#include <iostream>

using namespace std;

template <typename T, typename E, typename R>
R multiply(T x, E y, R r) {
    return static_cast<typeof(r)>(x * y);
}

int main() {
    double x = multiply(6, 80, uint8_t());
    cout << x << endl;
    return 0;
}

why is this output 224 if 6*80 = 480

• how can I write this better?

CodePudding user response：

why is this output 224 [sic]

Because you demanded the result to be a byte, and 480 is larger than a byte, so it will roll over.

how can I write this better?

Pretty much any other way, really. For example, you can simply multiply your values, you don't need that function.

If you insist on a templated function, use the same type for the operands. You can nothing by having three different types there if you're multiplying numbers:

template <typename T>
T multiply(T x, T y, T r) {
    return x * y;
}

called like:

auto res = multiply<uint8_t>(6, 80); // 224
auto res = multiply(6, 80);          // 480

CodePudding user response：

like why exactly the result is 224

The value 480 has this representation in binary:

1 1110 0000

That's 9 bits.

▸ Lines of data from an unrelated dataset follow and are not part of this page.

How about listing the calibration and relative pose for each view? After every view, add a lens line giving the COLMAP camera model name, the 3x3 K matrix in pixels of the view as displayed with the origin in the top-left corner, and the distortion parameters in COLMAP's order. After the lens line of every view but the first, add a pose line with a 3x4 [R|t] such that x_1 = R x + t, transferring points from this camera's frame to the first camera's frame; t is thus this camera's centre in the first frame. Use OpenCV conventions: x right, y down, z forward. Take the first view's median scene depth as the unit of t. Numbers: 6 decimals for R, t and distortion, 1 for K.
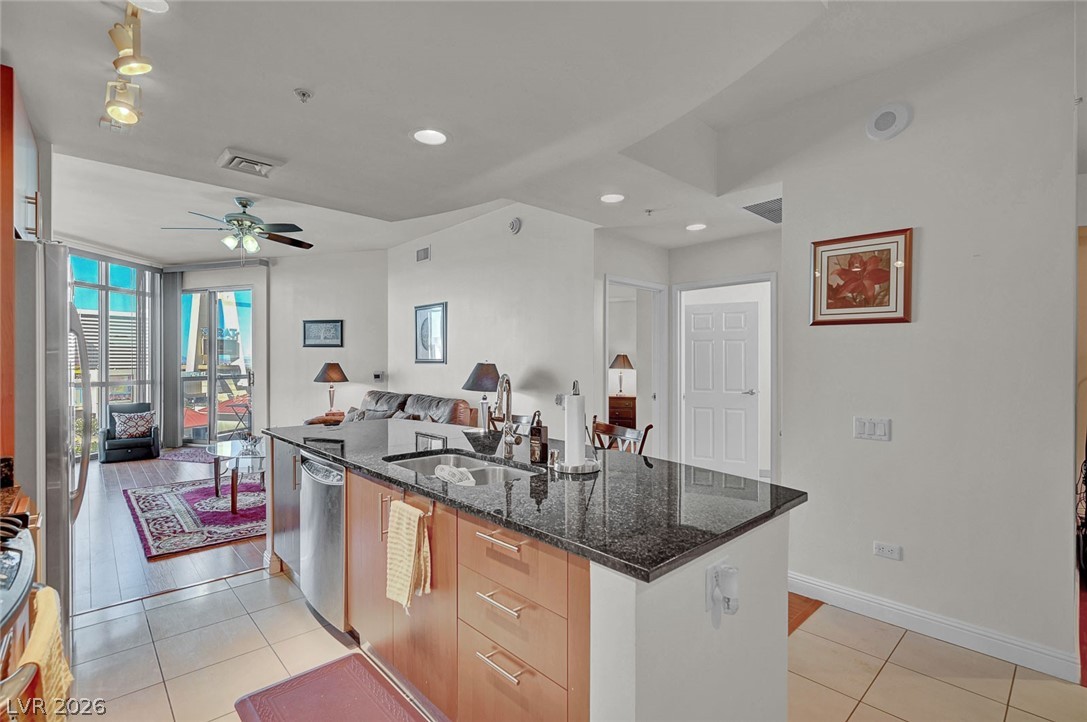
lens RADIAL K [[506.0, 0, 547.7], [0, 506.0, 365.1], [0, 0, 1]] dist [-0.000403, -0.001930]
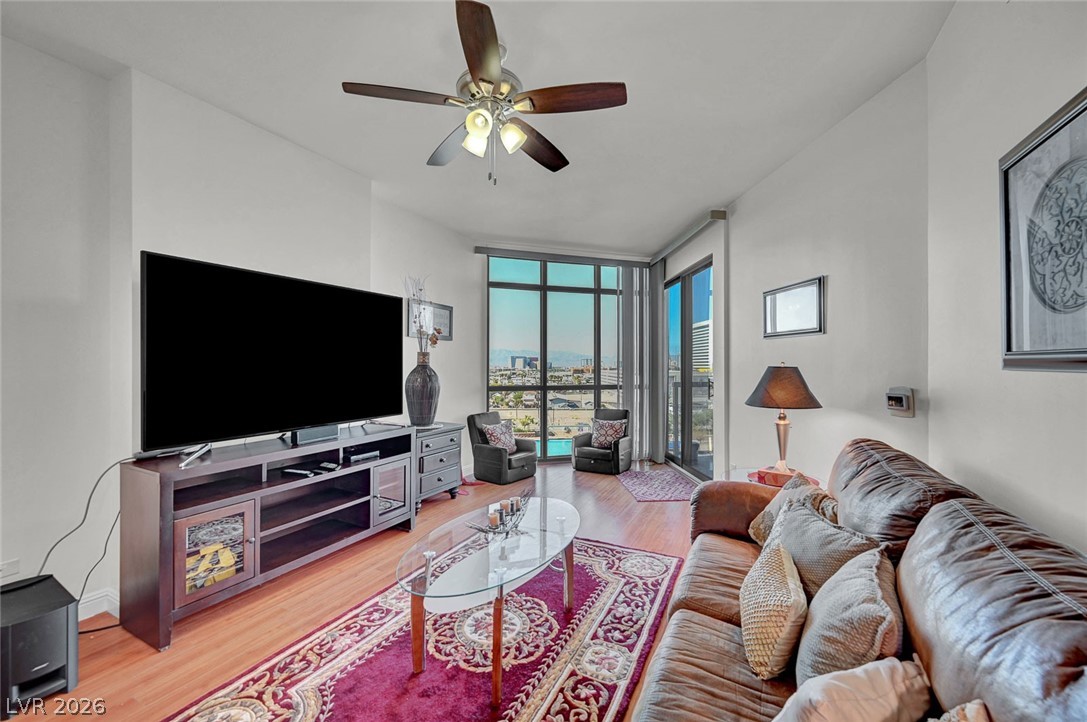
lens RADIAL K [[430.9, 0, 542.8], [0, 430.9, 366.7], [0, 0, 1]] dist [-0.001602, -0.000138]
pose [[0.348213, 0.000656, -0.937415, -0.123340], [-0.004896, 0.999987, -0.001119, -0.002772], [0.937403, 0.004979, 0.348212, 0.644224]]
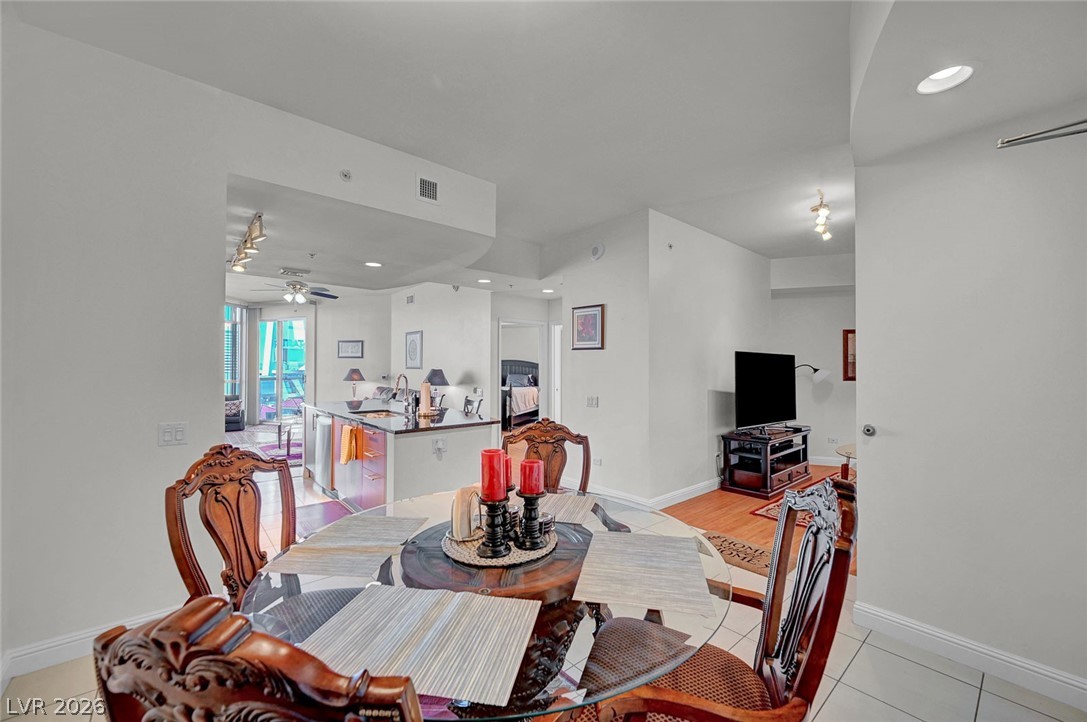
lens RADIAL K [[430.9, 0, 546.1], [0, 430.9, 362.7], [0, 0, 1]] dist [-0.001602, -0.000138]
pose [[0.999277, 0.000619, -0.038006, 0.205010], [-0.001290, 0.999844, -0.017622, 0.000357], [0.037989, 0.017659, 0.999122, -0.286868]]
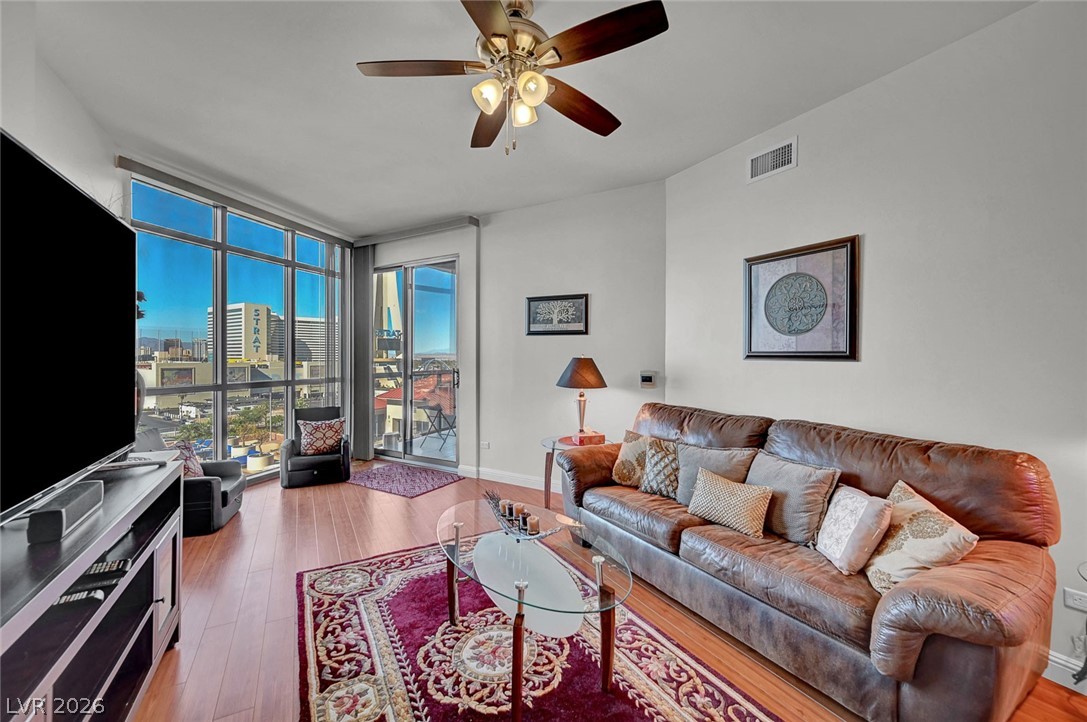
lens RADIAL K [[430.9, 0, 542.8], [0, 430.9, 362.2], [0, 0, 1]] dist [-0.001602, -0.000138]
pose [[0.973706, 0.005760, -0.227735, -0.349292], [-0.004358, 0.999968, 0.006657, -0.002256], [0.227766, -0.005490, 0.973700, 0.449334]]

The 1s represent 256 128 64 32.

If you store this value in an eight bit variable, it can only hold the lowest 8 bits:

1110 0000

The value of this binary number is 128 64 32. In other words, 224.

It's exactly 256 shy of the original value, because a uint8_t does not have a bit to represent 256.

Any non-negative value x stored in a uint8_t will have the value x % 256.

how can I write this better?

Store the result in a variable that can represent 480.

For example,

double x = multiply(6, 80, uint16_t());

Or, for simplicity, since you're already converting the result to a double:

double x = multiply(6, 80, double());